Shares of Abercrombie & Fitch (ANF 4.43%), a basics retailer focused on the youth market, fell a huge 17.5% at the open of trading on March 2. The news that precipitated that drop was the company's fourth-quarter 2021 earnings update, which hit the market before it opened for the day. It wasn't all bad news, but clearly investors were not particularly pleased.

So what

Abercrombie & Fitch's fourth-quarter 2021 sales came in at $1.2 billion, up roughly 4% from the same quarter of 2020. However, the company's sales are still 2% below their pre-pandemic levels, so the performance was mixed, at best. Notably both the retailer's namesake brand and its Hollister nameplate reported year-over-year sales growth, but Hollister's sales remain below 2019 levels. Its recovery clearly hasn't been quite as robust as that of sister brand Abercrombie, which is the smaller of the two nameplates. That said, digital sales grew to 48% of the total, suggesting that the company's online efforts are producing fairly solid results. The company's adjusted earnings in the final quarter of 2021 was $1.14 per share, down from $1.50 in the prior year. That's not great, but alone it's not the reason for the steep price drop.

Two people with bags looking in a store window.

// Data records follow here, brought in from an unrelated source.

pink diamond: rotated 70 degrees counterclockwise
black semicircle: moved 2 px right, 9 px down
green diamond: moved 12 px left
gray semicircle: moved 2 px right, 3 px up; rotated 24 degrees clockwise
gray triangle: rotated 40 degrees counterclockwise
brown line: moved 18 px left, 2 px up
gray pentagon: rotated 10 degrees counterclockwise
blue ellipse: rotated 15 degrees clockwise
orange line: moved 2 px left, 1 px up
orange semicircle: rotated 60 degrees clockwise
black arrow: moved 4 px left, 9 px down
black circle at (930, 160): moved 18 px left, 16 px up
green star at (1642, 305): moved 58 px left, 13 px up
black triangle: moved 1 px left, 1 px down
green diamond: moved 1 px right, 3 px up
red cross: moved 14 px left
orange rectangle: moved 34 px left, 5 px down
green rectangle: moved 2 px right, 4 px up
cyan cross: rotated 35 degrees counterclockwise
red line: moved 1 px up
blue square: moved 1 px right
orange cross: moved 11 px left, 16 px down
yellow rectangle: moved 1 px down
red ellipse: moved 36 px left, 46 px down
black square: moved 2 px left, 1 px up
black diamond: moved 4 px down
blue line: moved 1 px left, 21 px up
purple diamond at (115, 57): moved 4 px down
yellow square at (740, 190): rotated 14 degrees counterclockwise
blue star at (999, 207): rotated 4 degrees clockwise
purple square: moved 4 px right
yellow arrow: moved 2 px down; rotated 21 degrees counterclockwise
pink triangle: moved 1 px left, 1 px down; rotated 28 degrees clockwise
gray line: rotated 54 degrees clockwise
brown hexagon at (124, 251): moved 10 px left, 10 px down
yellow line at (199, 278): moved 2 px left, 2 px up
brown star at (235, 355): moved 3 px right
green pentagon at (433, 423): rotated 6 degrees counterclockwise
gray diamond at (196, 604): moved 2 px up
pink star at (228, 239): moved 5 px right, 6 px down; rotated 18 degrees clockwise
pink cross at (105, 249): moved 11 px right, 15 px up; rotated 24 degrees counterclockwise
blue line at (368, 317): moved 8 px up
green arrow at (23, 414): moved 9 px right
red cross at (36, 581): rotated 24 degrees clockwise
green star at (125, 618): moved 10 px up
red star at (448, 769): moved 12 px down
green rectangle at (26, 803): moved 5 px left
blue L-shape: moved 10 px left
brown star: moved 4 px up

Image source: Getty Images.

The issue that most likely got investors in a glass-half-empty mood was that Abercrombie & Fitch missed analyst expectations on both the top and bottom lines. Investors tend to get upset when that happens. Unfortunately, that wasn't the only negative from the quarter, as supply chain issues and inflationary pressures also played a part in the miss. Both are hot-button issues for investors today. So while there were some positives in the quarter, the negatives seem to have weighed heavier on investors' minds.

Now what

While Abercrombie & Fitch had to admit that it lost out on sales because of inventory headwinds in the fourth quarter, it believes those negatives won't be an issue in 2022. That said, inflationary pressures are expected to continue and sales growth is projected to be fairly modest, up between 2% and 4%, driven largely by the U.S. market. All in, the teen retailer isn't doing badly, but it certainly isn't hitting on all cylinders, and investors, having bid the shares up dramatically from their pandemic lows, appear to be reassessing their commitments here. That change of heart isn't shocking or illogical.